Note: The busy work makes the global lock visible. Real systems often hide similar cost inside cache/update logic.

Diagnosis and fix

Explanation

The global lock protects the map, but it also forces unrelated keys to wait behind each other.

Key signal: Correct locking can still be too coarse for the workload.

  • Workers touching different keys still wait on one monitor
  • The lock becomes a scalability boundary
  • The map may be correct while the application is slow
  • A synchronized wrapper has the same coarse-grained shape for compound operations
  • Concurrent collections reduce unnecessary waiting for common independent-key access patterns

How to Diagnose

Use contention evidence and throughput comparisons rather than looking for data corruption.
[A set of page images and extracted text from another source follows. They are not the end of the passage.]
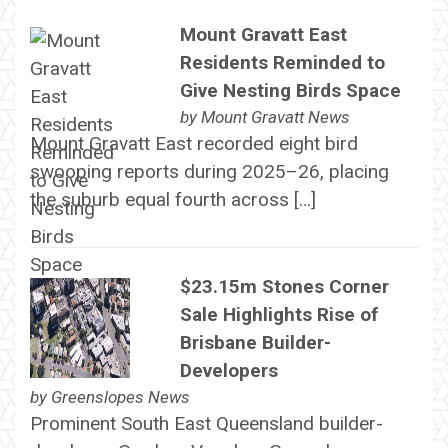
Mount Gravatt East
Residents Reminded to
Give Nesting Birds Space
by
Mount Gravatt News
Mount Gravatt East recorded eight bird
swooping reports during 2025–26, placing
the suburb equal fourth across […]
$23.15m Stones Corner
Sale Highlights Rise of
Brisbane Builder-
Developers
by
Greenslopes News
Prominent South East Queensland builder-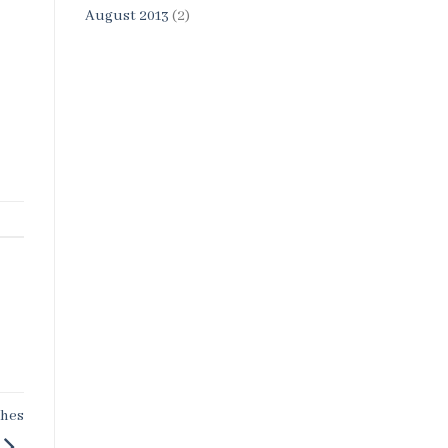
August 2013
(2)
shes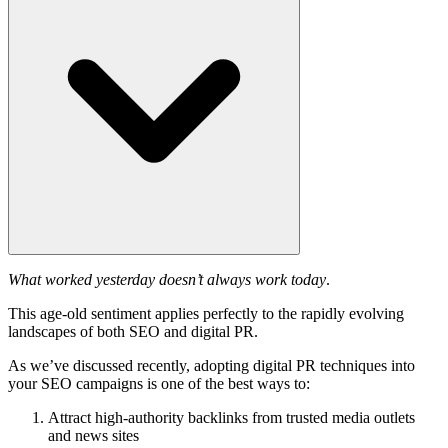
What worked yesterday doesn’t always work today
.
This age-old sentiment applies perfectly to the rapidly evolving
landscapes of both SEO and digital PR.
As we’ve discussed recently, adopting digital PR techniques into
your SEO campaigns is one of the best ways to:
Attract high-authority backlinks from trusted media outlets
and news sites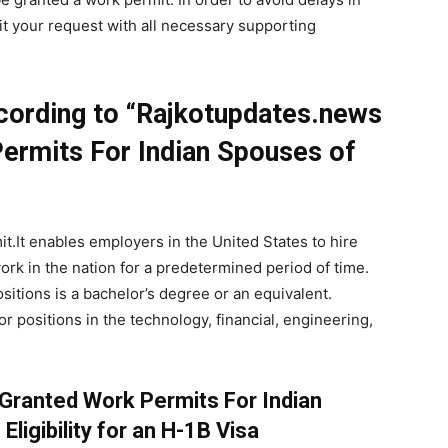
it your request with all necessary supporting
cording to “Rajkotupdates.news
ermits For Indian Spouses of
t.It enables employers in the United States to hire
work in the nation for a predetermined period of time.
sitions is a bachelor’s degree or an equivalent.
r positions in the technology, financial, engineering,
Granted Work Permits For Indian
Eligibility for an H-1B Visa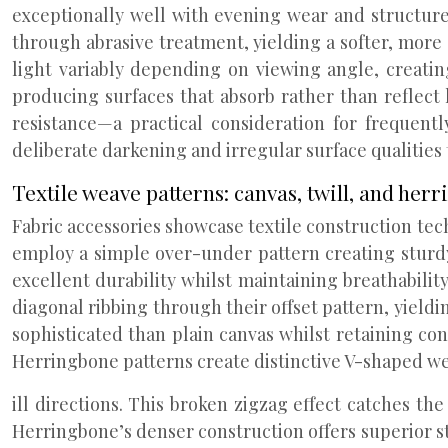
exceptionally well with evening wear and structure
through abrasive treatment, yielding a softer, more
light variably depending on viewing angle, creatin
producing surfaces that absorb rather than reflect 
resistance—a practical consideration for frequent
deliberate darkening and irregular surface qualities
Textile weave patterns: canvas, twill, and her
Fabric accessories showcase textile construction te
employ a simple over-under pattern creating sturdy
excellent durability whilst maintaining breathabili
diagonal ribbing through their offset pattern, yiel
sophisticated than plain canvas whilst retaining con
Herringbone patterns create distinctive V-shaped w
ill directions. This broken zigzag effect catches th
Herringbone’s denser construction offers superior st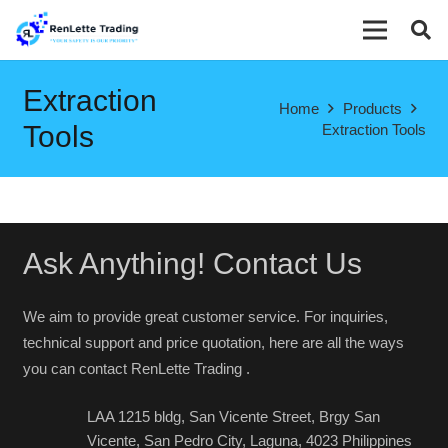
Extraction
Home
Products
Tools
Extraction Tools
Ask Anything! Contact Us
We aim to provide great customer service. For inquiries,
technical support and price quotation, here are all the ways
you can contact RenLette Trading .
LAA 1215 bldg, San Vicente Street, Brgy San
Vicente, San Pedro City, Laguna, 4023 Philippines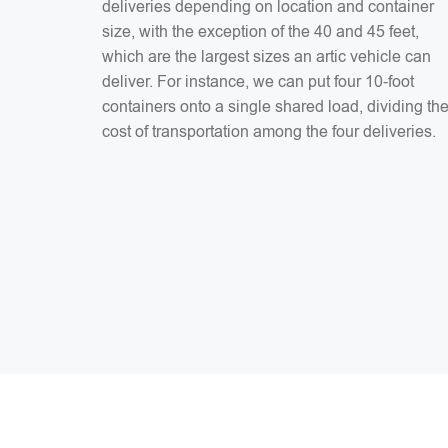
deliveries depending on location and container
size, with the exception of the 40 and 45 feet,
which are the largest sizes an artic vehicle can
deliver. For instance, we can put four 10-foot
containers onto a single shared load, dividing th
cost of transportation among the four deliveries.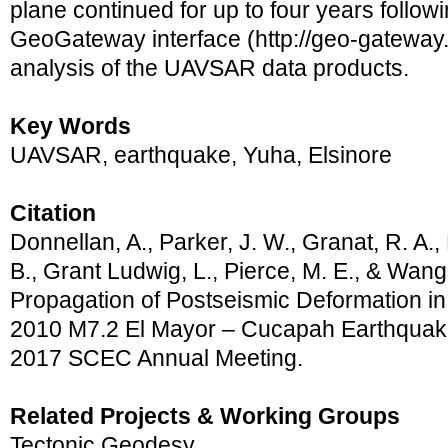
plane continued for up to four years follow
GeoGateway interface (http://geo-gateway.
analysis of the UAVSAR data products.
Key Words
UAVSAR, earthquake, Yuha, Elsinore
Citation
Donnellan, A., Parker, J. W., Granat, R. A., 
B., Grant Ludwig, L., Pierce, M. E., & Wang
Propagation of Postseismic Deformation in
2010 M7.2 El Mayor – Cucapah Earthquake
2017 SCEC Annual Meeting.
Related Projects & Working Groups
Tectonic Geodesy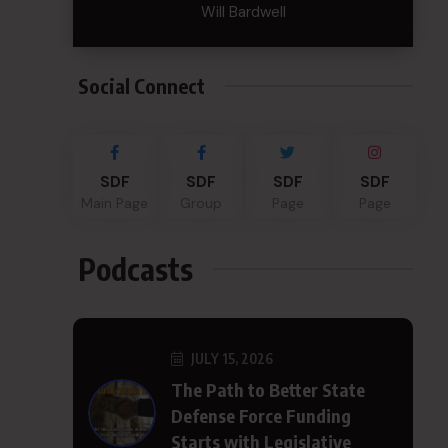
Will Bardwell
Social Connect
SDF
SDF
SDF
SDF
Main Page
Group
Page
Page
Podcasts
JULY 15, 2026
The Path to Better State
Defense Force Funding
Starts with Legislative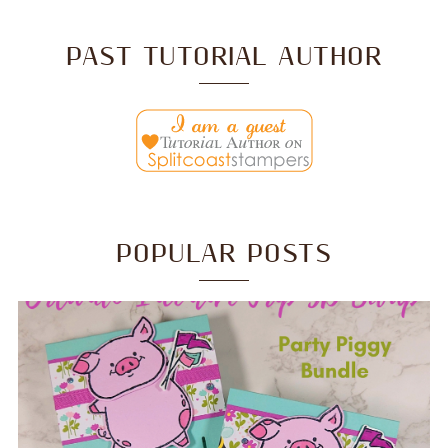
PAST TUTORIAL AUTHOR
POPULAR POSTS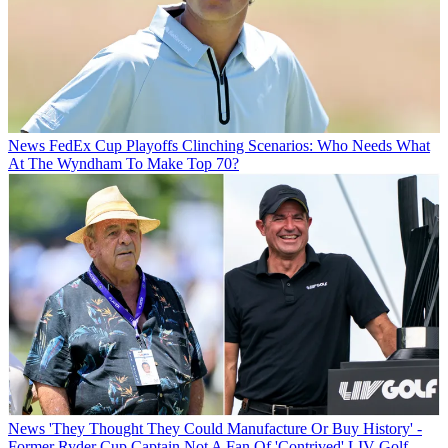
News
FedEx Cup Playoffs Clinching Scenarios: Who Needs What
At The Wyndham To Make Top 70?
News
'They Thought They Could Manufacture Or Buy History' -
Former Ryder Cup Captain Not A Fan Of 'Contrived' LIV Golf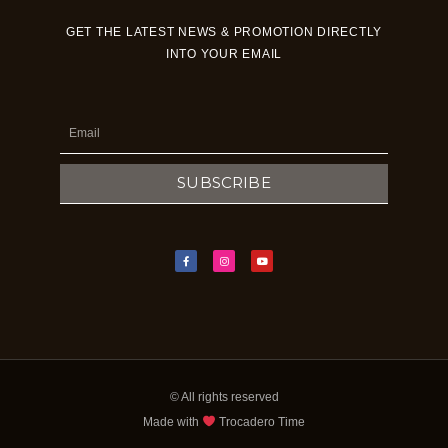
GET THE LATEST NEWS & PROMOTION DIRECTLY
INTO YOUR EMAIL
Email
SUBSCRIBE
F
I
Y
a
n
o
c
s
u
e
t
t
b
a
u
o
g
b
o
r
e
k
a
-
m
f
© All rights reserved
Made with
Trocadero Time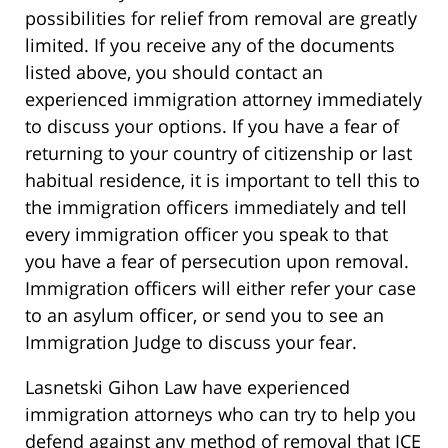
possibilities for relief from removal are greatly
limited. If you receive any of the documents
listed above, you should contact an
experienced immigration attorney immediately
to discuss your options. If you have a fear of
returning to your country of citizenship or last
habitual residence, it is important to tell this to
the immigration officers immediately and tell
every immigration officer you speak to that
you have a fear of persecution upon removal.
Immigration officers will either refer your case
to an asylum officer, or send you to see an
Immigration Judge to discuss your fear.
Lasnetski Gihon Law have experienced
immigration attorneys who can try to help you
defend against any method of removal that ICE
  • Capture dumps during high latency and look for many threads BLOCKED on the same monitor
  • Measure throughput as thread count increases
  • Inspect whether different keys or tenants still share one lock
  • Search for synchronizedMap, synchronized blocks around HashMap, or one lock guarding a broad cache
  • Check whether compound operations need atomicity per key or across the whole map
  • Profile the critical section; expensive work inside the map lock can dominate the update itself
Commands
jps
jstack <pid>
jcmd <pid> Thread.print
Expected dump shape
"pool-1-thread-4" #... BLOCKED (on object monitor)
  at OneBigLockMapDemo.lambda$main$0(OneBigLockMapDemo.java:...)
  - waiting to lock <...> (a java.lang.Object)

How to Fix

  • Use ConcurrentHashMap for independent key-level updates
  • Use atomic map methods such as merge or compute when they match the operation
  • Avoid placing unrelated work under one global map lock
  • Keep compute and merge functions small because they still coordinate updates for affected keys
  • Use finer-grained locks only when ConcurrentHashMap does not fit the invariant
  • Keep a global lock only for invariants that truly span the whole map
ConcurrentHashMapFixed.java
import java.util.ArrayList;
import java.util.List;
import java.util.concurrent.ConcurrentHashMap;
import java.util.concurrent.ExecutorService;
import java.util.concurrent.Executors;
import java.util.concurrent.Future;

public class ConcurrentHashMapFixed {
    private static final int THREADS = 8;
    private static final int OPERATIONS_PER_THREAD = 10_000;

    private static final ConcurrentHashMap<Integer, Integer> counts =
            new ConcurrentHashMap<>();

    public static void main(String[] args) throws Exception {
        ExecutorService pool = Executors.newFixedThreadPool(THREADS);
        List<Future<Long>> futures = new ArrayList<>();
        long start = System.nanoTime();

        for (int t = 0; t < THREADS; t++) {
            final int worker = t;
            futures.add(pool.submit(() -> {
                long checksum = 0;
                for (int i = 0; i < OPERATIONS_PER_THREAD; i++) {
                    int key = (worker * OPERATIONS_PER_THREAD + i) % 1_024;
                    counts.merge(key, 1, Integer::sum);
                    checksum ^= busyWork(key);
                }
                return checksum;
            }));
        }

        long checksum = 0;
        for (Future<Long> future : futures) {
            checksum ^= future.get();
        }

        long elapsedMillis = (System.nanoTime() - start) / 1_000_000;
        System.out.println("keys = " + counts.size());
        System.out.println("elapsed ms = " + elapsedMillis);
        System.out.println("checksum = " + checksum);
        pool.shutdown();
    }

    private static long busyWork(int seed) {
        long value = seed;
        for (int i = 0; i < 200; i++) {
            value = value * 31 + i;
        }
        return value;
    }
}

Note: ConcurrentHashMap lets independent keys proceed without one application-level monitor around the whole map.